Input material –
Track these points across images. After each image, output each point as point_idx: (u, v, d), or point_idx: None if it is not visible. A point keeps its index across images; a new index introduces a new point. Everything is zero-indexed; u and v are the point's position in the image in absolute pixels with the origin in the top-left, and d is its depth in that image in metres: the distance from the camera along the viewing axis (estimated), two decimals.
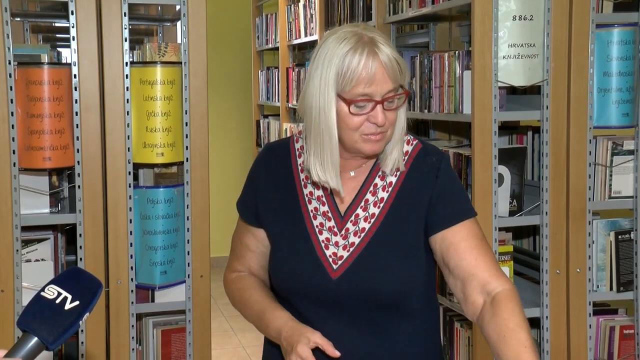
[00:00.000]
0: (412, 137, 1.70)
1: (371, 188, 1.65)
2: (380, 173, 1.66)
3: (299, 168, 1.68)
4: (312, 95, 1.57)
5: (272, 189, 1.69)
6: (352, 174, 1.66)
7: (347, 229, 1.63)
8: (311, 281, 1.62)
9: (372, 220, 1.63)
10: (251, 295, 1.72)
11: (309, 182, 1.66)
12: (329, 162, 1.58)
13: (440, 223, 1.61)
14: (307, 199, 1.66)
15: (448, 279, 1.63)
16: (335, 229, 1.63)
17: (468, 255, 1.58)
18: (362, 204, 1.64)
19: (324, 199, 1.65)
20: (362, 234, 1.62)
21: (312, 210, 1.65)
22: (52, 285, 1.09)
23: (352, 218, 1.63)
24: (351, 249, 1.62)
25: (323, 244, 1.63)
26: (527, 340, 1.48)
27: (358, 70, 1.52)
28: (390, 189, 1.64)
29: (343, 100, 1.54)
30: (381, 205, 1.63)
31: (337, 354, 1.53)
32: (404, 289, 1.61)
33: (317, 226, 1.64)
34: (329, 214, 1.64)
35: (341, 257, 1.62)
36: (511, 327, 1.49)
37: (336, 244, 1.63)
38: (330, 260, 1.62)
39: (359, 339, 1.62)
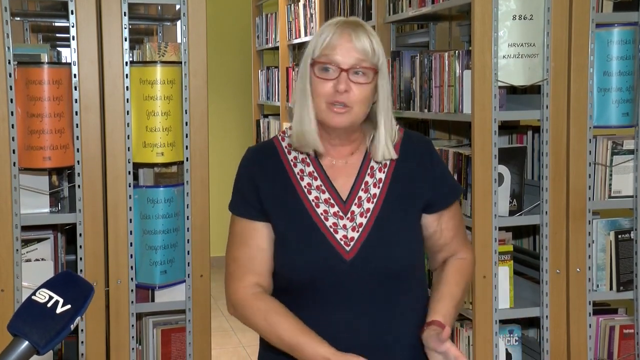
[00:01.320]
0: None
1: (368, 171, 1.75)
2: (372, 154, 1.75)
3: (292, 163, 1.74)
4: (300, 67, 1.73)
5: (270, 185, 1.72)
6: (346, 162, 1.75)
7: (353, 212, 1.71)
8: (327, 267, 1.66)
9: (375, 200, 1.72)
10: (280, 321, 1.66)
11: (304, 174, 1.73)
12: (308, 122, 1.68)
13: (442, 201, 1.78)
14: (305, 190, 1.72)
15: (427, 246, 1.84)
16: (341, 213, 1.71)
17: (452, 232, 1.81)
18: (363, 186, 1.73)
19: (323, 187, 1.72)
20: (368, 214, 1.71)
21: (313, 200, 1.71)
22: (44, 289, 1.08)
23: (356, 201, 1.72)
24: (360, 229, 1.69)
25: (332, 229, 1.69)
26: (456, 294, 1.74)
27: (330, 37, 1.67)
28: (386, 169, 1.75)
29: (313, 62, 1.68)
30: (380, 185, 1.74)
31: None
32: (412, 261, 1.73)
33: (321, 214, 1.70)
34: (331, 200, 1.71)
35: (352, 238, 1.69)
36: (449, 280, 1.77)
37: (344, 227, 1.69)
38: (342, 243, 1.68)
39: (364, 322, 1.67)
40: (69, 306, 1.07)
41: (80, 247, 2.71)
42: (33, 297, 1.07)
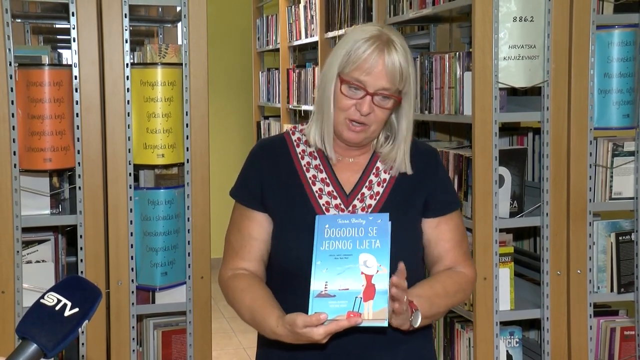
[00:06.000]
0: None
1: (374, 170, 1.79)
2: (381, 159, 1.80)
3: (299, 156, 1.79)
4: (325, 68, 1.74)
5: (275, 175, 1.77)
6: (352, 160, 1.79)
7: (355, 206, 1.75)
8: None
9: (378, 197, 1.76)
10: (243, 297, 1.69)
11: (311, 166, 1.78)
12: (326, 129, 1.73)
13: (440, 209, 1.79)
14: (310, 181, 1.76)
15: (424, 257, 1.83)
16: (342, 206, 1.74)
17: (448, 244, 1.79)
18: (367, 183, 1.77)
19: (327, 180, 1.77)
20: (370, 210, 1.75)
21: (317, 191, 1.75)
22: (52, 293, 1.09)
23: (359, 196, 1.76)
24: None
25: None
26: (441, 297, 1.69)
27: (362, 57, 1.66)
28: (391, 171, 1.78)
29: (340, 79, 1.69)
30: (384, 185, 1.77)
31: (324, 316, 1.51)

Task –
Give again, exactly as written above, every line from the one holding "6: (352, 174, 1.66)" to the one holding "[00:01.320]", with both ends kept and the pictures left out.

Exercise answer –
6: (352, 174, 1.66)
7: (347, 229, 1.63)
8: (311, 281, 1.62)
9: (372, 220, 1.63)
10: (251, 295, 1.72)
11: (309, 182, 1.66)
12: (329, 162, 1.58)
13: (440, 223, 1.61)
14: (307, 199, 1.66)
15: (448, 279, 1.63)
16: (335, 229, 1.63)
17: (468, 255, 1.58)
18: (362, 204, 1.64)
19: (324, 199, 1.65)
20: (362, 234, 1.62)
21: (312, 210, 1.65)
22: (52, 285, 1.09)
23: (352, 218, 1.63)
24: (351, 249, 1.62)
25: (323, 244, 1.63)
26: (527, 340, 1.48)
27: (358, 70, 1.52)
28: (390, 189, 1.64)
29: (343, 100, 1.54)
30: (381, 205, 1.63)
31: (337, 354, 1.53)
32: (404, 289, 1.61)
33: (317, 226, 1.64)
34: (329, 214, 1.64)
35: (341, 257, 1.62)
36: (511, 327, 1.49)
37: (336, 244, 1.63)
38: (330, 260, 1.62)
39: (359, 339, 1.62)
[00:01.320]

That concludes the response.